Thursday, March 24, 2011

2011 New Thing 5 + Challenge 2: A Weekend of All Things Maple

Vermont is a year-round destination.  People come in the winter for the skiing and other snow-based activities in the Green Mountains, they love hiking and paddling in the summer, and the fall, of course, is full of some of the best foliage displays in the country.  About the only time that Vermonters don't suggest for tourists to come is now -- the beginning of mud season, when the rocks protrude through the diminishing snow on the ski slopes and the dirt roads become impassable and every morning it's any one's guess whether it will snow or rain or feel like a sunny spring day.  The silver lining to mud season, though, is that it's also maple season, and there are dozens of maple sugar houses that kick into high gear to get their trees tapped and sap boiled for the year. Each year one weekend is specially designated for all the sugar houses to open their doors and welcome the public, and last weekend was that open house time.  Chris, Siham and I headed up on Route 15 to the area of Vermont known as the Northeast Kingdom to check out some of the sugar houses there.

Lots of Vermont farms do maple syrup production in addition to producing other agricultural products, and our tour began at one of those places, the Boyden Valley Winery.  It was packed, and after checking out the boiling room, we headed back to the car for a path a little less-travelled.  We quickly found it, just down the road at the Lasting Spring Farm, owned by the Hunt Family.  They've had to sell off much of the family farm, but still operate a saw mill and the kids of the family had only just put out the flags saying they were open for the day.  The Hunts obligingly explained all kinds of things about their operation to us, from the layout of the tubing system that conveys the sap to the boiler room to the fact that Saint Albans, about 50 minutes north of Burlington is actually the hub of syrup production equipment for North America.

Chris getting some lessons in the science of syrup from one of the long-time experts at Boyden Winery

Siham saved her questions for the Hunt family.  Their brand-new sugar house (made from trees they milled themselves) is just down the road from our first stop.
After visiting the Hunts, we headed still further north to the town of Johnson, where we left off our quest of all things maple for a detour to the Johnson Woolen Mills, another Vermont institution for the past 167 years.  We tried on many forms of flannel before hitting our final syrup destination of the day, the Dodge's Sugarhouse at the Mansion House in Johnson.  This one was particularly appealing to Chris because it involved a 3.3 mile drive to the end of a heavily rutted dirt (mud) road.  There we had still more maple samples and syrup on snow, and finally broke down and bought syrup and maple cream as mementos of our days' travels. 
Siham and I couldn't resist trying on some (a lot) of things at the Johnson Woolen Mill.  The giant flannel shirts were pure Vermont but the hats took me back to my hometown of Twin Falls, Idaho.

For those who have never seen it, this is what fresh, hot maple syrup on snow looks like.

The next day it was time to put the syrup to use, and I tried my hand at modifying baking recipes to incorporate real Vermont maple syrup.
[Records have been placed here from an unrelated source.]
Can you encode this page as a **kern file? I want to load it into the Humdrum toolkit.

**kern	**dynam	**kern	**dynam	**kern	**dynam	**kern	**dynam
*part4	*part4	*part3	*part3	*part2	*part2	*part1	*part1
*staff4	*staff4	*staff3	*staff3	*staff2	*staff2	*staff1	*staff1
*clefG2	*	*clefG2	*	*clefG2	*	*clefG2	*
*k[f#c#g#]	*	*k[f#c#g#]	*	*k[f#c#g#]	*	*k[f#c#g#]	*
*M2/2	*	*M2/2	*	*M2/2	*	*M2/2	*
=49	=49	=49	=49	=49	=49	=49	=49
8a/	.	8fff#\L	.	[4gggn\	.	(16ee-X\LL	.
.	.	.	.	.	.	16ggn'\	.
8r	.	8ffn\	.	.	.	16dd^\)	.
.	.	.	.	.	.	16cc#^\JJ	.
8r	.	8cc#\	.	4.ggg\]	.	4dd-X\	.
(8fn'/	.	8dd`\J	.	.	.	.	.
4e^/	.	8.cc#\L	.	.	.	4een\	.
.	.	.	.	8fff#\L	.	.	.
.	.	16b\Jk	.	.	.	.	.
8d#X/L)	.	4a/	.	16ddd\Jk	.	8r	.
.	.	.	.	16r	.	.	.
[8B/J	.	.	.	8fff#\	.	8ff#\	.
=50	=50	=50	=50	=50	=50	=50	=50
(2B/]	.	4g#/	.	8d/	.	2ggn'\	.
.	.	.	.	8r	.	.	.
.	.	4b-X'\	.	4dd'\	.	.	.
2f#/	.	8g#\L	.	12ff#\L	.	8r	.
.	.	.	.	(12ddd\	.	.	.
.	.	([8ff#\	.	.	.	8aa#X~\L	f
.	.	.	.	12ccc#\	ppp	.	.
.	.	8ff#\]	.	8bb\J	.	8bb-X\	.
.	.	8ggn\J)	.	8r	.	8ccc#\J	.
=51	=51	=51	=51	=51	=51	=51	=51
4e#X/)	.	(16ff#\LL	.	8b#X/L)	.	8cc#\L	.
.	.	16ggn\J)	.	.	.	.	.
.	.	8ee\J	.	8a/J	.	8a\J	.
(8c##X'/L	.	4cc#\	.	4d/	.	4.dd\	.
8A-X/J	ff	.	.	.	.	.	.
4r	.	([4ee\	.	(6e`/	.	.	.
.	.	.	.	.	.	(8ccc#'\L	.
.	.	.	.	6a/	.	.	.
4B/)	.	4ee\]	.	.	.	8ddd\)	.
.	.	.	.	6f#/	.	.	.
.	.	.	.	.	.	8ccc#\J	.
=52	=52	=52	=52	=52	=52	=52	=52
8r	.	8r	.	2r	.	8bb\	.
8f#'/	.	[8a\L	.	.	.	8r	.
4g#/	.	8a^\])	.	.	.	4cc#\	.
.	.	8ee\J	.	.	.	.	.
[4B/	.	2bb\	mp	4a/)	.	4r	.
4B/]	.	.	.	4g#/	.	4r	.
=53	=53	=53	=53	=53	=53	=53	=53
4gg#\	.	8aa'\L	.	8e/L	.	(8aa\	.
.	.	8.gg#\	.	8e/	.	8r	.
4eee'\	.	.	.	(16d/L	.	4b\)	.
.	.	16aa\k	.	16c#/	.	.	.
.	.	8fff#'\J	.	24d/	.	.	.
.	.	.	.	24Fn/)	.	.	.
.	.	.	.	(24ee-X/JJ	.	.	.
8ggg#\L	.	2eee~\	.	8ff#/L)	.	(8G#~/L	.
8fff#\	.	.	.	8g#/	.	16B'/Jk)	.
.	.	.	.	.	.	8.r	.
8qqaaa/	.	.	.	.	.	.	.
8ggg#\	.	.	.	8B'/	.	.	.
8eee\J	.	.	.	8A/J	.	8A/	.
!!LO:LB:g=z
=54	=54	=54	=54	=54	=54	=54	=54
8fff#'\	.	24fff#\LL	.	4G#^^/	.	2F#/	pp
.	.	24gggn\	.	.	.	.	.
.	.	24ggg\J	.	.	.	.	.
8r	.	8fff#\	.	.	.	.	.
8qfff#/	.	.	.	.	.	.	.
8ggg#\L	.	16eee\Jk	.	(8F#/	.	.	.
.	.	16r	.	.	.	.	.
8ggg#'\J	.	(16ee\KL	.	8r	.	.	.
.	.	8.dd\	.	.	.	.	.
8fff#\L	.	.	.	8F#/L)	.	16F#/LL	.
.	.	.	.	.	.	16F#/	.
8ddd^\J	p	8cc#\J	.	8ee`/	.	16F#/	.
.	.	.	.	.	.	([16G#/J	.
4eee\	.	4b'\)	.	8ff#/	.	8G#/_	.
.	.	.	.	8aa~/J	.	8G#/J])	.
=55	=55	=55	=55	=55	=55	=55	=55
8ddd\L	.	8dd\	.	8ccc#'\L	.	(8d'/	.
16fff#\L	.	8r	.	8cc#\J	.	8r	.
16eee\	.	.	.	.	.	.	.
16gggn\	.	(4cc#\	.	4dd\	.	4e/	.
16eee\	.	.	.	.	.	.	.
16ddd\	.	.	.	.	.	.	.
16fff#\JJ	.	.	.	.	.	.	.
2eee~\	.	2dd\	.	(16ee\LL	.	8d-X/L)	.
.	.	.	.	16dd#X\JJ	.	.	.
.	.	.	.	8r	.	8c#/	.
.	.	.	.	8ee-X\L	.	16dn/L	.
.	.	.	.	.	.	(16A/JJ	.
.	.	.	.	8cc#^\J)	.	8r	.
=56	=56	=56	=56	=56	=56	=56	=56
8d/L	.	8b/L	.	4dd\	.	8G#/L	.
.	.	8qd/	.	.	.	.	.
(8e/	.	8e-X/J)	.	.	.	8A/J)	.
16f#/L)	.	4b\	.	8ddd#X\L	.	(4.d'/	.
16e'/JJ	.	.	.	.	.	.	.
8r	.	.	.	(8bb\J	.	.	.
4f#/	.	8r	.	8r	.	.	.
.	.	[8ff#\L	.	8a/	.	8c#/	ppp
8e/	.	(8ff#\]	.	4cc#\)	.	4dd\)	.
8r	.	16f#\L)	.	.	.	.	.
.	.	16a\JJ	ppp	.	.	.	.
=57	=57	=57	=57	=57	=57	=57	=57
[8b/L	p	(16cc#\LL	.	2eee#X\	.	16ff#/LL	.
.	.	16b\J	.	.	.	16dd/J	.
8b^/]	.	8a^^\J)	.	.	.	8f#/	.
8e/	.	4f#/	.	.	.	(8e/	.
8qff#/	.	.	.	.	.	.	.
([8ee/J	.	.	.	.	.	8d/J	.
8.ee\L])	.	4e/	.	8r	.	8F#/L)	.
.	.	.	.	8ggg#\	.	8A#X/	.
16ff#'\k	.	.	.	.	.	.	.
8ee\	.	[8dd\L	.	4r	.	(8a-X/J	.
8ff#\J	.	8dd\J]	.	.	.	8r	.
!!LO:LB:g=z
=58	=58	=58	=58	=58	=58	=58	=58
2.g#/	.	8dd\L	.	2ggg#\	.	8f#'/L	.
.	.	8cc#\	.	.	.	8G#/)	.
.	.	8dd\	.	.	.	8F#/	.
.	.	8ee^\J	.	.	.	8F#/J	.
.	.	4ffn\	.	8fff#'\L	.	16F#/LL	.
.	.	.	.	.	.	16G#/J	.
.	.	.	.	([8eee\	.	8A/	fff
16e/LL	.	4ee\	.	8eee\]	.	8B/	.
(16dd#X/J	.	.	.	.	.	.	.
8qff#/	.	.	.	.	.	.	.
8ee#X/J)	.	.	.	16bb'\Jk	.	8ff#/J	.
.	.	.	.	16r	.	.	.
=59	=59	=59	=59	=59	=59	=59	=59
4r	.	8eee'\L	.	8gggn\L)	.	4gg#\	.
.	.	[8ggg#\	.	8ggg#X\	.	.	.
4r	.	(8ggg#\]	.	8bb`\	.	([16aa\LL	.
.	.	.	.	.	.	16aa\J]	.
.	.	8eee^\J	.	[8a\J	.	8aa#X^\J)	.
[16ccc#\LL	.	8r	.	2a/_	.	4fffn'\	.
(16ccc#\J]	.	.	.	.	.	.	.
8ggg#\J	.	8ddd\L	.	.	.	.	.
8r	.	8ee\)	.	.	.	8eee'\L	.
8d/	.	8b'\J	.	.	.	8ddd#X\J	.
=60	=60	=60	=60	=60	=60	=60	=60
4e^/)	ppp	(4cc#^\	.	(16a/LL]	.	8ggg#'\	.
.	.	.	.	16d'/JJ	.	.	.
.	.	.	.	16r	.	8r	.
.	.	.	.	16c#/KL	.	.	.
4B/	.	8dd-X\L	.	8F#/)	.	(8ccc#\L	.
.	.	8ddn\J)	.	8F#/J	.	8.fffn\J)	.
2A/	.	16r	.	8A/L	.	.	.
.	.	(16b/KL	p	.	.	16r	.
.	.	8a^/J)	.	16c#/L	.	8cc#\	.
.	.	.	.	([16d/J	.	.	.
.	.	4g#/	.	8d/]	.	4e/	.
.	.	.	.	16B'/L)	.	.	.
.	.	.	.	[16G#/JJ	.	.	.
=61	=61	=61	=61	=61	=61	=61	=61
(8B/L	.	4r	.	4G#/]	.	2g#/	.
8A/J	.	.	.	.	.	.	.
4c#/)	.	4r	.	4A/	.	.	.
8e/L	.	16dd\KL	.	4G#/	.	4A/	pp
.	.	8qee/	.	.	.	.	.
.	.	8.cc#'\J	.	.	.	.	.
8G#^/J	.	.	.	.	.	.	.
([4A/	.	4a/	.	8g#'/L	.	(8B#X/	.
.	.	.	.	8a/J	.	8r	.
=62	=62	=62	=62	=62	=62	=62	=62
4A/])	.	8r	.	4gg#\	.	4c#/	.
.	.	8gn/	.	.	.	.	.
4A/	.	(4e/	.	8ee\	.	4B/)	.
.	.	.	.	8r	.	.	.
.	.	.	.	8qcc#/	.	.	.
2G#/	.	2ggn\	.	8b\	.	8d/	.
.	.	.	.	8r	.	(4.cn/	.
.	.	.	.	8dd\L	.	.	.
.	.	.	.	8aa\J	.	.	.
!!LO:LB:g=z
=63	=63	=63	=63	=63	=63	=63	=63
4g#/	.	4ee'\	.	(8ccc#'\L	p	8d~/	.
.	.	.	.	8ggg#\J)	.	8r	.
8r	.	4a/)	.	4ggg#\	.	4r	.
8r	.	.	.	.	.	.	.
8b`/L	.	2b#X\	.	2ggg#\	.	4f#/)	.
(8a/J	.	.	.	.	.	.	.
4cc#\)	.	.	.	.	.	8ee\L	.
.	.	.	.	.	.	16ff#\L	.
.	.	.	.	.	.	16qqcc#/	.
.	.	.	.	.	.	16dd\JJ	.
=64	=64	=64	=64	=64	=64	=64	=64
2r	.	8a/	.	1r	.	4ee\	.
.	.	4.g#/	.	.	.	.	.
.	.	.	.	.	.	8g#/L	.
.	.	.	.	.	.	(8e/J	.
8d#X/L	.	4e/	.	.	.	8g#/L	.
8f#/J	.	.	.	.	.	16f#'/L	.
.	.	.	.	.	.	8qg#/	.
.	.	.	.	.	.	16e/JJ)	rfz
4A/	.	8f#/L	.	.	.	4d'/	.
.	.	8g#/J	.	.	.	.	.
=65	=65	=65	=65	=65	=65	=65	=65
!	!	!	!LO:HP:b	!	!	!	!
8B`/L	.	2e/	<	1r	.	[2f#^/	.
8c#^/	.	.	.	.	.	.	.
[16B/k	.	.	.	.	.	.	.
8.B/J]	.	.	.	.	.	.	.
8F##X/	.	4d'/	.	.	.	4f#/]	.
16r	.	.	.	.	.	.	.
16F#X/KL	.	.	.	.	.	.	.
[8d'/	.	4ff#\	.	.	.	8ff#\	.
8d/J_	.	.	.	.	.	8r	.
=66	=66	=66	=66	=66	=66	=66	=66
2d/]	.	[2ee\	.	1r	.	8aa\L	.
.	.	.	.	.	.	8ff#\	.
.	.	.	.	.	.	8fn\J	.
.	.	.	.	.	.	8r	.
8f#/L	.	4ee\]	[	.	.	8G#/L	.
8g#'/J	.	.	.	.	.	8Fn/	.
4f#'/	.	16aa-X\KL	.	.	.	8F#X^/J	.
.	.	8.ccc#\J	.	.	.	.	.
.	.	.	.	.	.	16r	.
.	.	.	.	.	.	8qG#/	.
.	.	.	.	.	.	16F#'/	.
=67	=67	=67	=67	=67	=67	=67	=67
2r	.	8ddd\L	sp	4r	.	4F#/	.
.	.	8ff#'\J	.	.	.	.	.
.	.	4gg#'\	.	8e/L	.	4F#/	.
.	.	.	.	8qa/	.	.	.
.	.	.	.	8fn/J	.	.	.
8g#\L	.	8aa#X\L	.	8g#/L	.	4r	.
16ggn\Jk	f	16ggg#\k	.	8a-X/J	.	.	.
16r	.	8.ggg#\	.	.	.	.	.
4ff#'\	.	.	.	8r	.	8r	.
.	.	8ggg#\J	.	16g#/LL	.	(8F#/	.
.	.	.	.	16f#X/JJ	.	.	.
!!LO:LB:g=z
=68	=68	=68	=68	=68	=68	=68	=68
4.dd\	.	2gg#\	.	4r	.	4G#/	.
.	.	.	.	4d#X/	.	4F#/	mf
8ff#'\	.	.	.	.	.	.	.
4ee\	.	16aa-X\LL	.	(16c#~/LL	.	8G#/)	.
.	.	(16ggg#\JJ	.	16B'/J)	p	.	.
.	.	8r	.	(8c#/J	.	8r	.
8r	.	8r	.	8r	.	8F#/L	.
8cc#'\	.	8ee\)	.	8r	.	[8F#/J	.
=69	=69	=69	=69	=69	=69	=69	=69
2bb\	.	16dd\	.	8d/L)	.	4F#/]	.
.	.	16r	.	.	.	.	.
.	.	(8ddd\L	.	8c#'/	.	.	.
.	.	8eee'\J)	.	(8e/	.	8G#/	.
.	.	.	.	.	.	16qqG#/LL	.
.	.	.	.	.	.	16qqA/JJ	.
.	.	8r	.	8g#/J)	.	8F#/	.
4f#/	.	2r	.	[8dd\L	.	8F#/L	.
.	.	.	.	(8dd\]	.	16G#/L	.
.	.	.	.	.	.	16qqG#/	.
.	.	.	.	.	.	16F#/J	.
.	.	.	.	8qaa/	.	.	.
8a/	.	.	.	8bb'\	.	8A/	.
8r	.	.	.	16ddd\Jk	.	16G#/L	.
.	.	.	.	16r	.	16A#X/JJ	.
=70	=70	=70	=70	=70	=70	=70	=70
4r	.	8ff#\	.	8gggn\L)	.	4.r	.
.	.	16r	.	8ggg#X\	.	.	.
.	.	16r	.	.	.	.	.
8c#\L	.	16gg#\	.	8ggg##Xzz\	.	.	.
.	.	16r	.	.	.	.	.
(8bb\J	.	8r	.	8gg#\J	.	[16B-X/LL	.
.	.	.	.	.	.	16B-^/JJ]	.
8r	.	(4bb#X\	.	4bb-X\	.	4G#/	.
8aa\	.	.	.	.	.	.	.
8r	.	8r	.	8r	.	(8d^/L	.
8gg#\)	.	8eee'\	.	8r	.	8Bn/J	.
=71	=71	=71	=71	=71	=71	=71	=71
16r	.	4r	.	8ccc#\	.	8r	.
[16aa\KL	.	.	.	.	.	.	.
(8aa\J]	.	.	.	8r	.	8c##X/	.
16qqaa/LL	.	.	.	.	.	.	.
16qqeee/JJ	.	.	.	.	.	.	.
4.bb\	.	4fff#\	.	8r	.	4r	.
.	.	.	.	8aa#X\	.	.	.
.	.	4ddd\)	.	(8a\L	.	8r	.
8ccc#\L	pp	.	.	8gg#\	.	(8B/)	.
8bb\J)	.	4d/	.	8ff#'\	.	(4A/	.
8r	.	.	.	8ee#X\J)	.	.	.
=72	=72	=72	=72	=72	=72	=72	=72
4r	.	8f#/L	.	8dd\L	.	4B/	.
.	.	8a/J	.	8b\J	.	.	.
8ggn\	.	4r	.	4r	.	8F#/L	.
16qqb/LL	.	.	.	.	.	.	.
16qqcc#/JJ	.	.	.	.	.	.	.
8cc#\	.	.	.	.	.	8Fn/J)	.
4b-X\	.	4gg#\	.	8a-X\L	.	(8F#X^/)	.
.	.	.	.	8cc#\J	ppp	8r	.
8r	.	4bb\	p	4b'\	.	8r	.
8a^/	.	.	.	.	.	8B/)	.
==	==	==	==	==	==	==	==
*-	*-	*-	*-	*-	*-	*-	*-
The results turned out pretty well, I must say.  That night Chris, Siham, Josh, Dan and I tried out a pretty good mix -- salad with maple vinaigrette, roasted Brussels sprouts in a maple reduction (Sihams's contribution) and three new baked goods -- maple-cranberry scones, maple sugar cookies and maple rugelach.  Josh has been not-so-patiently waiting for a cookie named after him and I thought it would be the maple sugar cookies.  But when the group unanimously decided that the maple-chocolate rugelach I concocted was the best thing in the batch, that became his cookie of choice.  Hereafter the rugelach will be known as M.R. (Maple Rugelach) Hoxies, and I've promised to make a second batch in the near future for people to try.
Here's Josh holding the cookie that I thought was going to be named in his honor  But after trying the rugelach, he declared that it was the rugelach that would henceforth carry the name of Maple (Rugelach) Hoxie.

Here was the day's haul of baked goods .  The smaller plate has MR Hoxies and maple sugar cookies and the larger one has maple-cranberry scones. 

Despite the crutches it was a fabulous weekend, and proof that there really is no bad time to visit Vermont.  Even in mud season, there's lots to see and do (and eat).


  1. Thanks for posting the cookie blog. I am always intrigued by your cooking adventures.